Successful governance requires a balanced mix of skills, knowledge and experience that is directed effectively to ensure the work of the governing body is shared equally by all governors.
To ensure that individual governors are empowered to actively participate in the work of the college, they must have up-to-date knowledge, the right skills and remain motivated to gain the experience that can only come from good attendance at meetings. They must also be impartial and prepared to challenge the executive and/or the chair. Appointing friends or acquaintances of other board members who may not be prepared to challenge in this way is not a healthy situation.
Use this opportunity to bring about change by starting with an audit of the existing blend of skills, knowledge and experience amongst the current governors. There are several tools available to help with this and I’m sure the National Clerks’ Network will be able to point you in the right direction.
The next stage is to get the board to agree to recruit new members who fill the identified gaps. You will need to set up a process where the search committee (or equivalent) prioritises applications which demonstrate the particular skills, knowledge and/or experience that meet the needs of the work of the governing body.
Question 2: Having impact
I have been a governor for 12 months and I don’t know whether I am wasting my time. I try to be supportive and get the right balance of challenge but sometimes I feel my contribution isn’t valued by the executive. How can I judge the impact I am having?
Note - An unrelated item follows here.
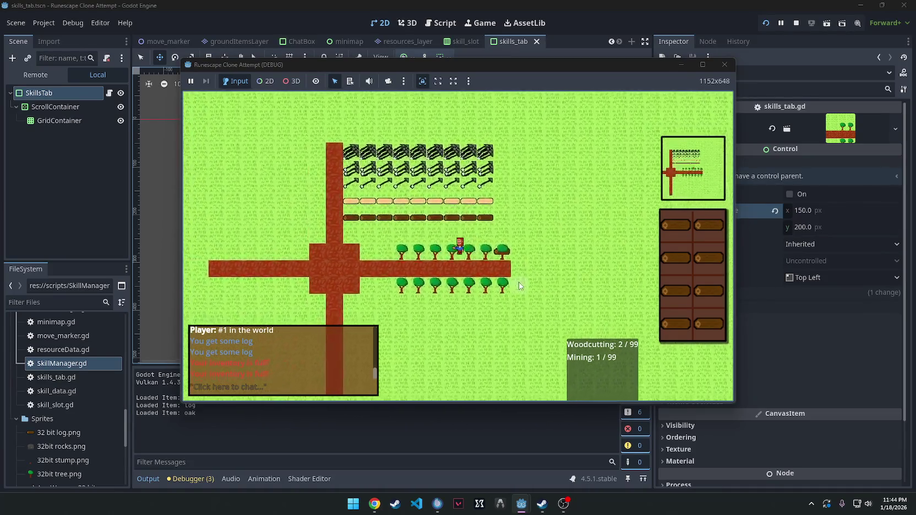
- Close the game and drag SkillsTab about 108 px higher in the game scene
click(724, 68)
You are not alone in this and it is one of the most frequently asked questions. One way to judge this is to get the clerk to organise a board effectiveness exercise. This should include questions about the quality of discussion and minutes, the impact of the board and feedback on the outcomes of previous decisions. Alternatively, why not meet up with the principal for a coffee and just ask the question.
Often principals value a challenging governor – knowing that a governor is going to ask the difficult questions encourages them get their act together and prepare much better for meetings. But they are sometimes not very good at saying thank you to those governors.
I still remember those governors who asked the awkward questions
From my time as a principal I still remember those governors who asked the awkward questions. I might not have enjoyed it at the time but, looking back, I now see they fully understood their role. Having those challenging questions minuted and addressed made it much easier to demonstrate to auditors, regulators and the inspectorate that governors were holding the executive to account. Or as one previous skills minister said, “holding their feet to the fire”.
Question 3: New A-level entry grades
I am worried we have set our entry grades too low and are undermining our local schools by saying we will accept students onto our A-level programmes with only four or five 4s at GCSE when the local feeder schools are trying to encourage their pupils to aim at five 5s, including English and maths. What do you think we should be doing?
You raise a serious and complex issue. The Ofqual chart has tried to made it clear that both grade 5 and 4 are equivalent to an old grade C, but I am with you. The college should try and support schools to encourage pupils to raise their sights and should consider setting their minimum entry requirement for a 3 A-level programme at four or five grade 5’s. We need to help schools by setting the same aspiration and achievement levels. However, we need to be aware as the recent research highlighted that young people from poorer backgrounds don’t do well at GCSEs, so there needs to be some flexibility and support for them.
This is one of those issues where the college should talk to their feeder schools and try to agree an approach.
I understand your executive’s concerns about making sure you meet your student number targets but, if you felt the right level was at least 5 C’s including English and maths before the change, then you should stick with that expectation and ask for five grade 5’s, even though they are at the top end of a C.
Help schools by setting the same achievement levels
There are those who have said that getting four C’s was not enough in the past and we know that if students don’t have the right grades they struggle with the content and rigour of an A-level programme.
That doesn’t mean you should not offer them a programme at your college, it just might not be A-levels.